Taranto, quando il carcere diventa “opera d’arte”

6 Maggio 2017


A partire dall’8 maggio 2017, chiunque lo desideri potrà sperimentare l’inedita esperienza de L’altra città, un percorso interattivo curato da Achille Bonito Oliva che punta a “trasformare il carcere in un’opera d’arte“. A differenza di altri progetti, anche recenti, che hanno condotto l’arte negli spazi destinati alla reclusione per supportare i detenuti nel loro percorso di riabilitazione, in questo specifico caso si registra un’ulteriore finalità.

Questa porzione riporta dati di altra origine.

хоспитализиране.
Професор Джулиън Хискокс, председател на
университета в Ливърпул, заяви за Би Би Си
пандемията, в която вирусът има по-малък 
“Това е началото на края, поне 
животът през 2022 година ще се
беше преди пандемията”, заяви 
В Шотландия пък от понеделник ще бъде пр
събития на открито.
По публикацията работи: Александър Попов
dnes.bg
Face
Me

Avvalendosi del contributo del personale in servizio e in pensione (Anppe), di selezionati esperti e degli stessi carcerati, L’altra città intende infatti presentare l’esperienza detentiva nelle sue criticità e contraddizioni a quanti non la conoscono. I visitatori avranno la possibilità di misurarsi direttamente con la dimensione fisica dei luoghi destinati alla detenzione, attraversando un percorso plurisensoriale. Strutturato in più tappe, è stato messo a punto dal noto teorico e critico Bonito Oliva in sinergia con Giovanni Lamarca, comandante del reparto di polizia penitenziaria della locale casa circondariale.
La definizione dell’itinerario, nel corso del quale i fruitori saranno stimolati a “compiere un ideale e personale percorso che dalla percezione del castigo e dell’isolamento può portare al recupero e all’emancipazione“, è stato preceduto da un laboratorio sulla didattica dell’arte. Un gruppo di detenute, guidate dell’artista Giulio De Mitri e affiancate da alcuni agenti penitenziari, è stato direttamente coinvolto nel processo preparatorio.

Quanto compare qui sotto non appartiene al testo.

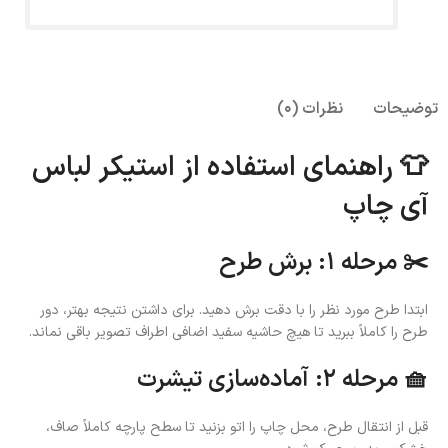
توضیحات
نظرات (0)
👕 راهنمای استفاده از استیکر لباس
آی چاپ
✂️ مرحله ۱: برش طرح
ابتدا طرح مورد نظر را با دقت برش دهید. برای داشتن نتیجه بهتر، دور
طرح را کاملاً ببرید تا هیچ حاشیه سفید اضافی اطراف تصویر باقی نماند.
🧺 مرحله ۲: آماده‌سازی تیشرت
قبل از انتقال طرح، محل چاپ را اتو بزنید تا سطح پارچه کاملاً صاف،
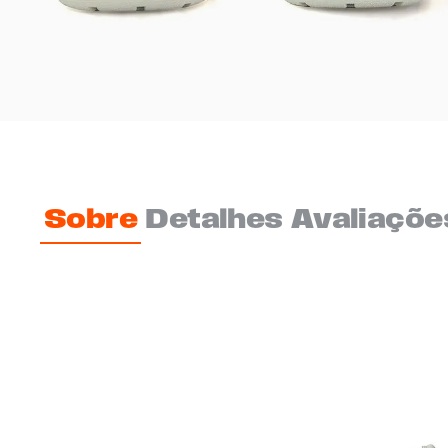
Sobre
Detalhes
Avaliaçõe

Come ha sottolineato Carmelo Cantone, Provveditore regionale dell’Amministrazione penitenziaria per la Puglia e la Basilicata, “L’altra città darà ai visitatori la possibilità di conoscere ciò che sono i luoghi della pena oggi in un paese di democrazia occidentale avanzata, con le contraddizioni di questi luoghi che sono le contraddizioni del nostro sistema penitenziario, per come è stato costruito, per le sue potenzialità, per le sue criticità, ma anche per come viene vissuto da chi vive e da chi lavora in carcere”.